Page-level text extractions:

┄┄┄┄┄┄

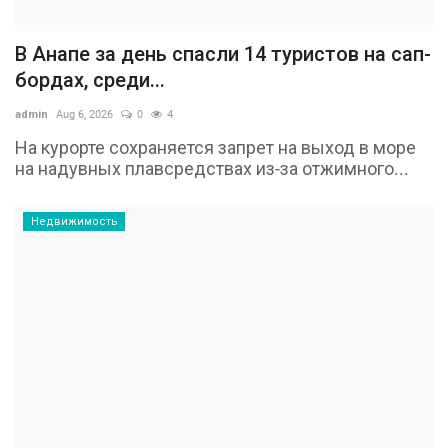
В Анапе за день спасли 14 туристов на сап-
бордах, среди...
admin
Aug 6, 2026
0
4
На курорте сохраняется запрет на выход в море
на надувных плавсредствах из-за отжимного...
Недвижимость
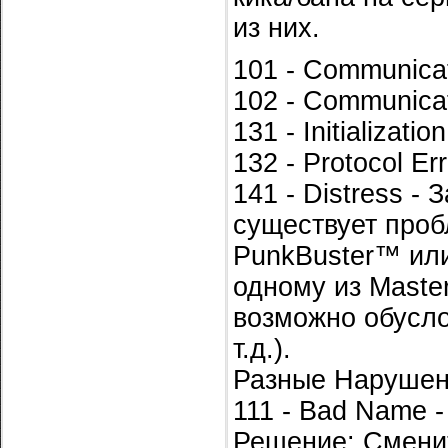
из них.
101 - Communicat
102 - Communicat
131 - Initializat
132 - Protocol E
141 - Distress -
существует проб
PunkBuster™ или
одному из Master
возможно обусл
т.д.).
Разные Нарушен
111 - Bad Name 
Решение: Сменит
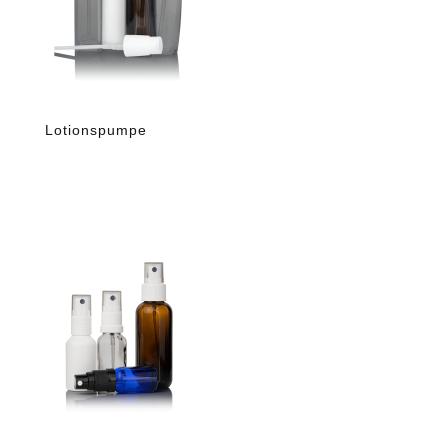
Lotionspumpe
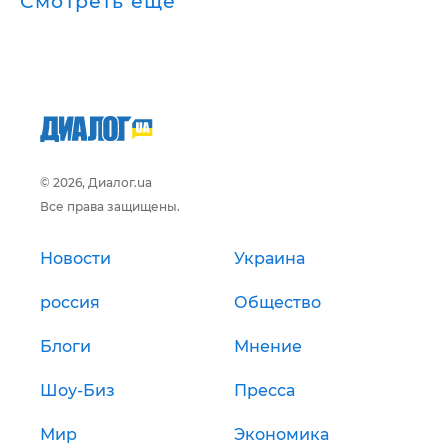
Смотреть ещё
© 2026, Диалог.ua
Все права защищены.
Новости
Украина
россия
Общество
Блоги
Мнение
Шоу-Биз
Пресса
Мир
Экономика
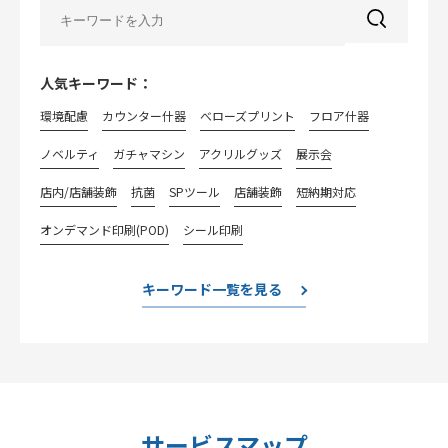
人気キーワード：
環境配慮
カウンター什器
べローズプリント
フロア什器
ノベルティ
ガチャマシン
アクリルグッズ
展示会
店内/店舗装飾
抗菌
SPツール
店舗装飾
短納期対応
オンデマンド印刷(POD)
シール印刷
キーワード一覧を見る
サービスマップ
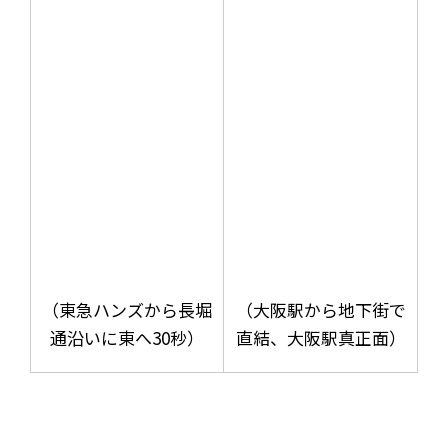
（東急ハンズから長堀
（大阪駅から地下街で
通沿いに東へ30秒）
直結、大阪駅真正面）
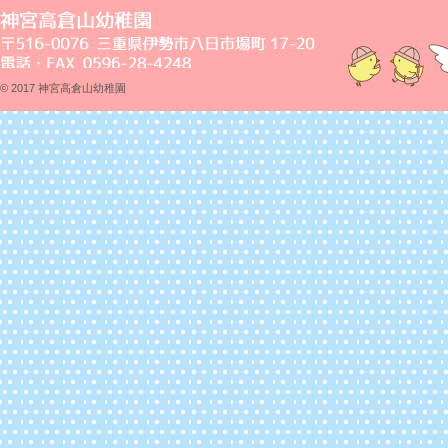
© 2017 神宮高倉山幼稚園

┄┄┄┄┄┄

• WHAT TO DO: Could you set down the data exactly as given, minus its pictures?

• RESPONSE AREA:
В Анапе за день спасли 14 туристов на сап-
бордах, среди...
admin
Aug 6, 2026
0
4
На курорте сохраняется запрет на выход в море
на надувных плавсредствах из-за отжимного...
Недвижимость
из них.
101 - Communicat
102 - Communicat
131 - Initializat
132 - Protocol E
141 - Distress -
существует проб
PunkBuster™ или
одному из Master
возможно обусл
т.д.).
Разные Нарушен
111 - Bad Name 
Решение: Сменит
Lotionspumpe
Смотреть ещё
© 2026, Диалог.ua
Все права защищены.
Новости
Украина
россия
Общество
Блоги
Мнение
Шоу-Биз
Пресса
Мир
Экономика
人気キーワード：
環境配慮
カウンター什器
べローズプリント
フロア什器
ノベルティ
ガチャマシン
アクリルグッズ
展示会
店内/店舗装飾
抗菌
SPツール
店舗装飾
短納期対応
オンデマンド印刷(POD)
シール印刷
キーワード一覧を見る
サービスマップ
（東急ハンズから長堀
（大阪駅から地下街で
通沿いに東へ30秒）
直結、大阪駅真正面）
© 2017 神宮高倉山幼稚園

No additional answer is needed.